Return every record below exactly as written, but leave out the pictures.

+ + + + + + +

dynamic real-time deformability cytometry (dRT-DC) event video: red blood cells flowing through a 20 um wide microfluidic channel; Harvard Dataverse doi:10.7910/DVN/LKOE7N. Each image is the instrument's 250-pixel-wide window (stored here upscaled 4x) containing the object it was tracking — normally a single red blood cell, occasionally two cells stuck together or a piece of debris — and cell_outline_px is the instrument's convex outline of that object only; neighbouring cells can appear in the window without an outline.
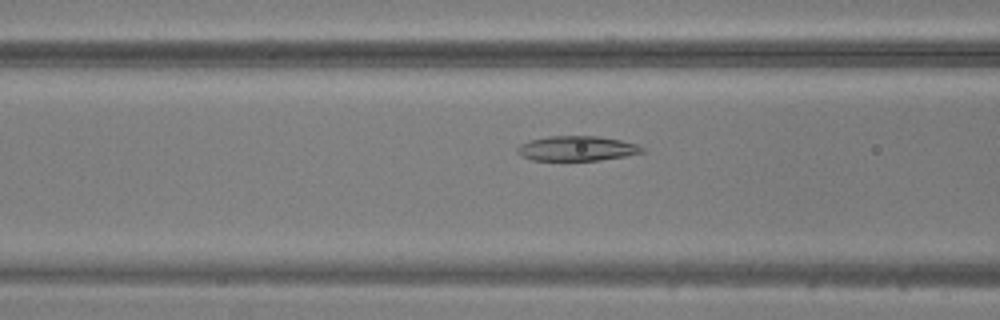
{"species": "common noctule bat (a hibernating species)", "species_latin": "Nyctalus noctula", "temperature_condition": "warm", "stored_images_in_passage": 48, "camera_frame_rate_fps": 3000, "um_per_image_px": 0.085, "animal": {"sex": "male", "body_mass_g": 20.5, "forearm_length_mm": 52.5}, "frame": {"image": 1, "passage_image": 19, "time_ms": 6.0, "image_size_px": [1000, 320], "cell_outline_px": [[644, 152], [624, 156], [600, 160], [532, 160], [520, 156], [516, 152], [516, 148], [520, 144], [528, 140], [548, 136], [600, 136], [620, 140], [636, 144], [644, 148]], "centroid_in_image_um": [48.98, 12.61], "position_along_channel_um": 117.6, "area_um2": 18.15}}
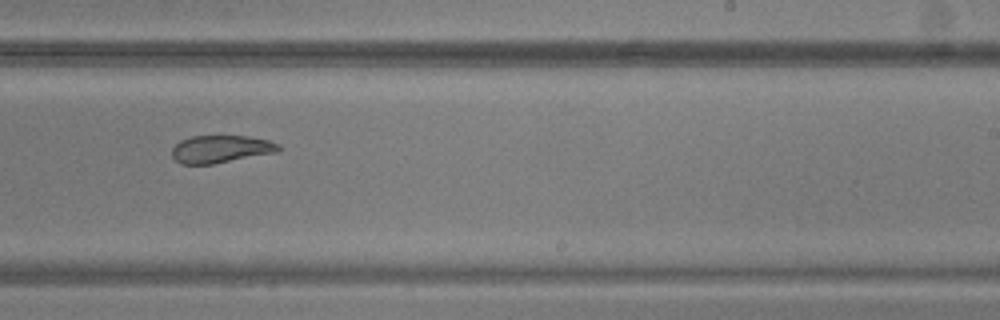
{"frame": {"image": 2, "passage_image": 30, "time_ms": 9.667, "image_size_px": [1000, 320], "cell_outline_px": [[284, 148], [280, 152], [212, 164], [180, 164], [172, 156], [172, 148], [180, 140], [192, 136], [248, 136], [268, 140], [280, 144]], "centroid_in_image_um": [18.82, 12.67], "position_along_channel_um": 270.2, "area_um2": 17.34}}
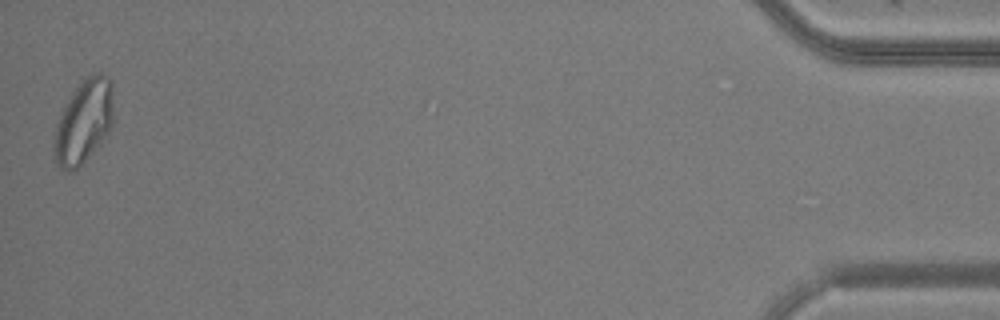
{"frame": {"image": 3, "passage_image": 48, "time_ms": 15.667, "image_size_px": [1000, 320], "cell_outline_px": [[112, 128], [100, 144], [72, 172], [64, 172], [56, 164], [52, 148], [52, 144], [56, 124], [68, 100], [76, 88], [88, 76], [96, 72], [100, 72], [108, 76], [112, 80]], "centroid_in_image_um": [7.1, 10.37], "position_along_channel_um": 428.1, "area_um2": 28.9}}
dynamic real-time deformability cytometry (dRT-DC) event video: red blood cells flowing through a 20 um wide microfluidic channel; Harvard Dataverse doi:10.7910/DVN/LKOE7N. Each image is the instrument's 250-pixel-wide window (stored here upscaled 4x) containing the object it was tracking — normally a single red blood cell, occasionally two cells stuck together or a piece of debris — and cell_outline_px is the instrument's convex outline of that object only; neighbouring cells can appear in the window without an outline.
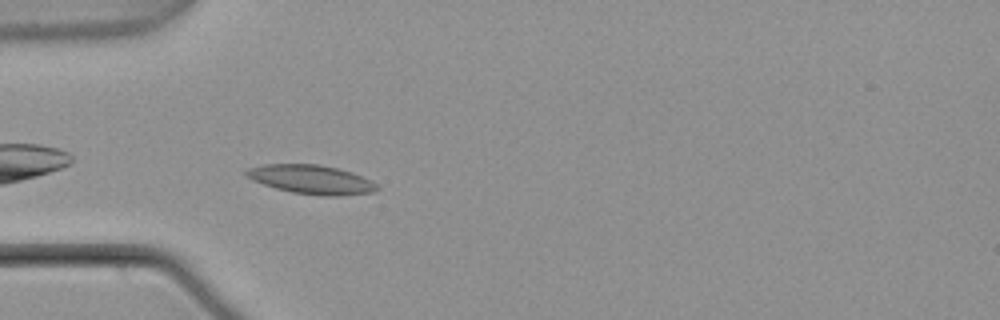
{"species": "common noctule bat (a hibernating species)", "species_latin": "Nyctalus noctula", "temperature_condition": "warm", "stored_images_in_passage": 4, "camera_frame_rate_fps": 3000, "um_per_image_px": 0.085, "animal": {"sex": "male", "body_mass_g": 21.5, "forearm_length_mm": 52.0}, "frame": {"image": 1, "passage_image": 4, "time_ms": 1.0, "image_size_px": [1000, 320], "cell_outline_px": [[380, 188], [372, 192], [340, 196], [320, 196], [292, 192], [276, 188], [252, 180], [244, 176], [244, 172], [248, 168], [264, 164], [316, 164], [336, 168], [352, 172], [372, 180]], "centroid_in_image_um": [26.45, 15.26], "position_along_channel_um": 58.5, "area_um2": 22.14}}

+ + + + + + +

### THE REPLY
dynamic real-time deformability cytometry (dRT-DC) event video: red blood cells flowing through a 20 um wide microfluidic channel; Harvard Dataverse doi:10.7910/DVN/LKOE7N. Each image is the instrument's 250-pixel-wide window (stored here upscaled 4x) containing the object it was tracking — normally a single red blood cell, occasionally two cells stuck together or a piece of debris — and cell_outline_px is the instrument's convex outline of that object only; neighbouring cells can appear in the window without an outline.
{"species": "common noctule bat (a hibernating species)", "species_latin": "Nyctalus noctula", "temperature_condition": "warm", "stored_images_in_passage": 48, "camera_frame_rate_fps": 3000, "um_per_image_px": 0.085, "animal": {"sex": "male", "body_mass_g": 20.5, "forearm_length_mm": 52.5}, "frame": {"image": 1, "passage_image": 19, "time_ms": 6.0, "image_size_px": [1000, 320], "cell_outline_px": [[644, 152], [624, 156], [600, 160], [532, 160], [520, 156], [516, 152], [516, 148], [520, 144], [528, 140], [548, 136], [600, 136], [620, 140], [636, 144], [644, 148]], "centroid_in_image_um": [48.98, 12.61], "position_along_channel_um": 117.6, "area_um2": 18.15}}
{"frame": {"image": 2, "passage_image": 30, "time_ms": 9.667, "image_size_px": [1000, 320], "cell_outline_px": [[284, 148], [280, 152], [212, 164], [180, 164], [172, 156], [172, 148], [180, 140], [192, 136], [248, 136], [268, 140], [280, 144]], "centroid_in_image_um": [18.82, 12.67], "position_along_channel_um": 270.2, "area_um2": 17.34}}
{"frame": {"image": 3, "passage_image": 48, "time_ms": 15.667, "image_size_px": [1000, 320], "cell_outline_px": [[112, 128], [100, 144], [72, 172], [64, 172], [56, 164], [52, 148], [52, 144], [56, 124], [68, 100], [76, 88], [88, 76], [96, 72], [100, 72], [108, 76], [112, 80]], "centroid_in_image_um": [7.1, 10.37], "position_along_channel_um": 428.1, "area_um2": 28.9}}
dynamic real-time deformability cytometry (dRT-DC) event video: red blood cells flowing through a 20 um wide microfluidic channel; Harvard Dataverse doi:10.7910/DVN/LKOE7N. Each image is the instrument's 250-pixel-wide window (stored here upscaled 4x) containing the object it was tracking — normally a single red blood cell, occasionally two cells stuck together or a piece of debris — and cell_outline_px is the instrument's convex outline of that object only; neighbouring cells can appear in the window without an outline.
{"species": "common noctule bat (a hibernating species)", "species_latin": "Nyctalus noctula", "temperature_condition": "warm", "stored_images_in_passage": 4, "camera_frame_rate_fps": 3000, "um_per_image_px": 0.085, "animal": {"sex": "male", "body_mass_g": 21.5, "forearm_length_mm": 52.0}, "frame": {"image": 1, "passage_image": 4, "time_ms": 1.0, "image_size_px": [1000, 320], "cell_outline_px": [[380, 188], [372, 192], [340, 196], [320, 196], [292, 192], [276, 188], [252, 180], [244, 176], [244, 172], [248, 168], [264, 164], [316, 164], [336, 168], [352, 172], [372, 180]], "centroid_in_image_um": [26.45, 15.26], "position_along_channel_um": 58.5, "area_um2": 22.14}}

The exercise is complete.